# How To Date A 113 Series Craftsman Radial Arm Saw



## mangorockfish (Feb 27, 2017)

Trying to figure out how to determine date of Craftsman RAS from serial number or model number. Help!!


----------



## woodnthings (Jan 24, 2009)

*Check out this site*

This site will list Craftsman machines sold by Sear Roebuck:


http://vintagemachinery.org/mfgIndex/detail.aspx?id=222


http://vintagemachinery.org/mfgindex/detail.aspx?id=286


http://vintagemachinery.org/Craftsman/manufacturers.aspx?sort=1



Why didn't you list the model number in your question? It may be as simple as looking in an old catalog collection I have.


----------



## mangorockfish (Feb 27, 2017)

Sorry about that. One is 11319760 and the other is 113199150. Thanks


----------



## woodnthings (Jan 24, 2009)

*You can look here......*

This saw has a slightly different model number, but close:
http://vintagemachinery.org/photoindex/detail.aspx?id=31684
Manufactured in 1984.


Look for your model number here:
http://vintagemachinery.org/mfgindex/detail.aspx?id=286&tab=4


The Craftsman brand:
http://vintagemachinery.org/mfgindex/detail.aspx?id=222


----------



## woodshed (Feb 11, 2020)

How To Date A 113 Series Craftsman Radial Arm Saw

Be gentle and polite. Try asking, Go out for coffee? Maybe dinner and more serious dating later.


----------



## FrankC (Aug 24, 2012)

woodshed said:


> How To Date A 113 Series Craftsman Radial Arm Saw
> 
> Be gentle and polite. Try asking, Go out for coffee? Maybe dinner and more serious dating later.

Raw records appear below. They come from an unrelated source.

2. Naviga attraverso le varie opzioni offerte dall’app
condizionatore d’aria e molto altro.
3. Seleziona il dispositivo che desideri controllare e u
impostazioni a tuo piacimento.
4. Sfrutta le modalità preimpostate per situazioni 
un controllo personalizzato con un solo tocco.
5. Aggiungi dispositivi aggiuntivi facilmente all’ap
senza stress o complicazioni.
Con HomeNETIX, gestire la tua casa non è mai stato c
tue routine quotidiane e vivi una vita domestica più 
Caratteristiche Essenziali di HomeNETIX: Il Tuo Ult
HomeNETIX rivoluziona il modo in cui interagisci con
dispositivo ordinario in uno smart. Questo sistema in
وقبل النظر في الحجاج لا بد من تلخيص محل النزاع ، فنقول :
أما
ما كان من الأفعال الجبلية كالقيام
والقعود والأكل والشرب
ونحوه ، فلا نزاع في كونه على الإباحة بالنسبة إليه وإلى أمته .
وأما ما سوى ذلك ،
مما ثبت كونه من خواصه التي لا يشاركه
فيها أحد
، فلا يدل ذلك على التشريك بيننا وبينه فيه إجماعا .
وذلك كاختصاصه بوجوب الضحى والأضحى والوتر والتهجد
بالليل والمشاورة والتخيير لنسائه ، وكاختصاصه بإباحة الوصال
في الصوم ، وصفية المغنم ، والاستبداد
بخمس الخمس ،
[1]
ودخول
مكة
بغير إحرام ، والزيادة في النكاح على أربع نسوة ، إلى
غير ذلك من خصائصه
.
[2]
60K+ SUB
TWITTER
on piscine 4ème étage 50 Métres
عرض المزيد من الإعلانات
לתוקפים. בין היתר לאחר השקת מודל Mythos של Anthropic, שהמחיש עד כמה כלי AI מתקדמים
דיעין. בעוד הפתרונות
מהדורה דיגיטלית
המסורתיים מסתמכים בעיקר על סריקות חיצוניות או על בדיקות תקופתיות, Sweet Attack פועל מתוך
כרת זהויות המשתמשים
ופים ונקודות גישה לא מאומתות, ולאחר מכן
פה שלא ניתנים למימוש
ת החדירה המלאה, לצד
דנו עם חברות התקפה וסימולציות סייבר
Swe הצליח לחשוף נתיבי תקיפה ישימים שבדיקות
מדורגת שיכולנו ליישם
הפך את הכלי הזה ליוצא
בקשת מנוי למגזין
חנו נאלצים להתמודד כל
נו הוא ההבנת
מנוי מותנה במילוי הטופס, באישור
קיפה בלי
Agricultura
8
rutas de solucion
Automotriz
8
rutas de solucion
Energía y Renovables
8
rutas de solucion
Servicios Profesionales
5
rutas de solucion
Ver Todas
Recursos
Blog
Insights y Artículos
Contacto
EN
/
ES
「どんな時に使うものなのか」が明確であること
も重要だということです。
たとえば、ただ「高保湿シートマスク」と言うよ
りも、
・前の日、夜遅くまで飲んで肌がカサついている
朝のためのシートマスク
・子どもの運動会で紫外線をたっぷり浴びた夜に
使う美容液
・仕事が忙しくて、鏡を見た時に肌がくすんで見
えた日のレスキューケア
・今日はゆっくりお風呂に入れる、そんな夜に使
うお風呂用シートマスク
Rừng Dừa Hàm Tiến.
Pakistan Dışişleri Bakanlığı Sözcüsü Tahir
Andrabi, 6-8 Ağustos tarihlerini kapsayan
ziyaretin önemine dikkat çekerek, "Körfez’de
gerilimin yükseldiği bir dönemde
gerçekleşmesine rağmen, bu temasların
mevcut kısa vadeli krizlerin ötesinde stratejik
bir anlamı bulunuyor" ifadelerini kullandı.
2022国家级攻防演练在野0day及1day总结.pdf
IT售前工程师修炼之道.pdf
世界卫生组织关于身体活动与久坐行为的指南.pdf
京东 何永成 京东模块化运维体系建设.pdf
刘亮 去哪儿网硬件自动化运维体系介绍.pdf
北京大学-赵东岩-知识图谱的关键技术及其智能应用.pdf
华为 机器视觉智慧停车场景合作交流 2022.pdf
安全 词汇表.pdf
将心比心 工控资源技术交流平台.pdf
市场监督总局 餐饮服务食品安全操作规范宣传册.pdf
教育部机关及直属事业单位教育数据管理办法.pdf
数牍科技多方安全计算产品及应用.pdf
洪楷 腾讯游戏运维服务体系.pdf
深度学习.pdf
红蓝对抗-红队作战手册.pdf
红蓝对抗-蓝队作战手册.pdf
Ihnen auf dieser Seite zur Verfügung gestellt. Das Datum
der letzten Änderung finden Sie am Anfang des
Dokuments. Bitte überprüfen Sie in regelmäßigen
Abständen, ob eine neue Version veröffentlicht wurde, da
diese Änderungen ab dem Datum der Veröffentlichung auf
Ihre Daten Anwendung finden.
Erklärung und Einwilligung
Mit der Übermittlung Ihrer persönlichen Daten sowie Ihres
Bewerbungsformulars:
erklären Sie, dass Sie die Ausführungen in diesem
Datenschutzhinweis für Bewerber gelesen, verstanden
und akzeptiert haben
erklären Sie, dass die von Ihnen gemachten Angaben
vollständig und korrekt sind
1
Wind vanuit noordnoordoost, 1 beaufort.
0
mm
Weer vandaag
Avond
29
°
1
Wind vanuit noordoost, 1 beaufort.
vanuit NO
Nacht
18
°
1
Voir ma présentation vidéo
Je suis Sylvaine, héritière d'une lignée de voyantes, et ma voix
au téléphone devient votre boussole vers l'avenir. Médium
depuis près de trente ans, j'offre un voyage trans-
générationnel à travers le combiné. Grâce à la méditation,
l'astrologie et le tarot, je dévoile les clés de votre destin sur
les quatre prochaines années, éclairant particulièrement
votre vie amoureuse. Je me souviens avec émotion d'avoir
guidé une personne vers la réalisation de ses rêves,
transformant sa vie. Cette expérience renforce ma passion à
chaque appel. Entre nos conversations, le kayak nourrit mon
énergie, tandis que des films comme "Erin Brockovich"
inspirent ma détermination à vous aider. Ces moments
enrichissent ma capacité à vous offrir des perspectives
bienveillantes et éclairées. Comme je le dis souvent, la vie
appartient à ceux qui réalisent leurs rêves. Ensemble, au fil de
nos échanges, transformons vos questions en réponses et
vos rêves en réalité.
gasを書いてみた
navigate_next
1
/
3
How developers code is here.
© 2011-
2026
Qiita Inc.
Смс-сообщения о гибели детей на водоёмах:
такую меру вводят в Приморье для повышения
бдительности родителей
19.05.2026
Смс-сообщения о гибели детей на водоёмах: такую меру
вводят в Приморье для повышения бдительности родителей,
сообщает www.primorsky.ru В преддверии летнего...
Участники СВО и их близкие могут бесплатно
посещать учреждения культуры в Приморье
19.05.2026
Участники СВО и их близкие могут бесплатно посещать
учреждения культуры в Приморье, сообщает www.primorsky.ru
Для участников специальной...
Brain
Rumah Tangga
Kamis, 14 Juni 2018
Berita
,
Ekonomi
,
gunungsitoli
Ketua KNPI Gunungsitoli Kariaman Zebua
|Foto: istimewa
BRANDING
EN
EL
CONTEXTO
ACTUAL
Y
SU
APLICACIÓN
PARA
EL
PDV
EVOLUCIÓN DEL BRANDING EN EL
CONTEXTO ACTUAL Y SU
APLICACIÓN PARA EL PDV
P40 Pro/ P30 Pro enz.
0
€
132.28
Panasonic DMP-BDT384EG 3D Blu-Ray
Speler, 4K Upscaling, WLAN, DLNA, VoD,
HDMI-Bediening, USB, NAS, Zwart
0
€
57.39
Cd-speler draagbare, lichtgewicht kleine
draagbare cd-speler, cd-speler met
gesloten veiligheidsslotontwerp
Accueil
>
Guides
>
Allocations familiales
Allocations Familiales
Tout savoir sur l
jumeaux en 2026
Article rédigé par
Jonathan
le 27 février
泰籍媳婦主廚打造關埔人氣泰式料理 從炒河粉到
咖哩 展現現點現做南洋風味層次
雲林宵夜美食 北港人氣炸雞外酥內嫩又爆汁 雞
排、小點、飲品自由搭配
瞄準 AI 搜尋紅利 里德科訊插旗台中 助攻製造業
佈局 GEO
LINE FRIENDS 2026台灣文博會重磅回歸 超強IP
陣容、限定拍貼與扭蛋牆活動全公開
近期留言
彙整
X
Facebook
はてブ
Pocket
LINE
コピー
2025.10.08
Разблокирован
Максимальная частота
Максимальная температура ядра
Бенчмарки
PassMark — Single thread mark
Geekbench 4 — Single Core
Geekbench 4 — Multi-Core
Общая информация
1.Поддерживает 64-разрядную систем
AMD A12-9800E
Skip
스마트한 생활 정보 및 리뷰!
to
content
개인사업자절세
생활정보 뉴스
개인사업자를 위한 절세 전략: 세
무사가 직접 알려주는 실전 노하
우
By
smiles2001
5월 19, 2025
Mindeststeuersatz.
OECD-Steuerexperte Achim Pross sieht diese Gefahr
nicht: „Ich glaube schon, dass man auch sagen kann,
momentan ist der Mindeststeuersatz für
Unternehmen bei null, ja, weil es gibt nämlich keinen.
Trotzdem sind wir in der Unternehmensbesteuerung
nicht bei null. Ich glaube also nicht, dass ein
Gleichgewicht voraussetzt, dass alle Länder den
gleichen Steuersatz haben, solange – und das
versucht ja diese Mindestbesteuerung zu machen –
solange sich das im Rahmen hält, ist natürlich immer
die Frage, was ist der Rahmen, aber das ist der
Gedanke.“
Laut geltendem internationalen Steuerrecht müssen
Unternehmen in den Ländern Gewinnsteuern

That may be necessary with a Dewalt, with a Craftsman dinner at MacD's and a cheap bottle of wine back at your place will be sufficient.:vs_laugh:


----------



## Bigwood11 (Apr 10, 2021)

mangorockfish said:


> Sorry about that. One is 11319760 and the other is 113199150. Thanks


I also have a similar saw. The date code is 94285po623. I couldn't find this same number in the chart


----------